Ce qui s’est passé la semaine dernière est dramatique. Que de pollution, que de gaz, que de boue partout ! Les gendarmes n’ont pas seulement démoli, ils ont sali. Même les bêtes se sont pris des lacrymos et errent dans la forêt. Tout se passe comme si l’Etat, faute d’avoir pu construire son aéroport, avait quand même réussi à saccager le bocage. De quoi Emmanuel Macron a-t-il donc peur pour agir avec une telle violence? Ma réponse est que, aujourd’hui, vivre autrement, librement, un peu hors du système, constitue une menace pour le néolibéralisme. (...)
(...) Il faut défendre ces espaces «hors système». La gauche radicale brandit souvent le mot «résistance». Mais résister, c’est admettre que l’on a déjà perdu et que l’on a en face de soi une puissance énorme, invincible. Je préfère l’idée de «défense», qui est au cœur de l’expérience de la ZAD: on défend quand on a déjà quelque chose, qu’on y tient, qu’on le chérit. La ZAD n’était pas une utopie, mais une communauté qui fonctionnait depuis dix ans. Voilà ce que le gouvernement français a voulu détruire. (...)

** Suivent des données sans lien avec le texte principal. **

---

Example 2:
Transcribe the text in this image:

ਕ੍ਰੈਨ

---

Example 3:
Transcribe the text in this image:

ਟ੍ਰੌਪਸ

(...) Ce même gouvernement m’avait contacté en octobre dernier, par l’intermédiaire de Sylvain Fort, conseiller «Discours et Mémoire» d’Emmanuel Macron. Il voulait que je vienne à l’Elysée lui parler de 68. "A l’occasion du cinquantenaire de Mai 68, le Président envisage de participer à la réflexion nationale qui ne manquera pas de se déployer tout au long de l’année», m’a écrit sa collaboratrice. Dans ce mail, les événements 68 étaient associés à des thèmes comme «modernisation», «impasses» ou encore «l’éventuelle pénurie d’utopies qui en a peut-être résulté.»
C’est le récit classique selon lequel 68 aurait épuisé et enterré les dernières illusions révolutionnaires et que désormais, faute d’alternative, il faudrait renoncer à changer le monde. Dans mon travail d’historienne, j’ai au contraire montré que 68 a inventé de nouvelles formes d’actions, dont des mouvements comme Notre-Dame-des-Landes se nourrissent encore aujourd’hui. Je ne crois pas à l’idée de l’impasse et j’ai donc décliné la proposition de l’Elysée.
Par la suite, j’ai vu que votre président avait renoncé à s’exprimer lors du cinquantenaire. Je crois qu’il a bien fait. Car se revendiquer de l’héritage du soulèvement de mai tout en envoyant des blindés à Notre-Dame-des-Landes aurait été le comble de ce que 68 craignait le plus: le cynisme récupérateur.»
Kristin Ross, bio express
Professeur émérite à New York University, Kristin Ross est spécialiste de l’histoire culturelle et politique française aux XIXème et XXème siècle et vient de publier en anglais «Contrées», du collectif Mauvaise Troupe. En français, on peut lire notamment: «Mai 68 et ses vies ultérieures» (2005) et «L’Imaginaire de la Commune» (2015).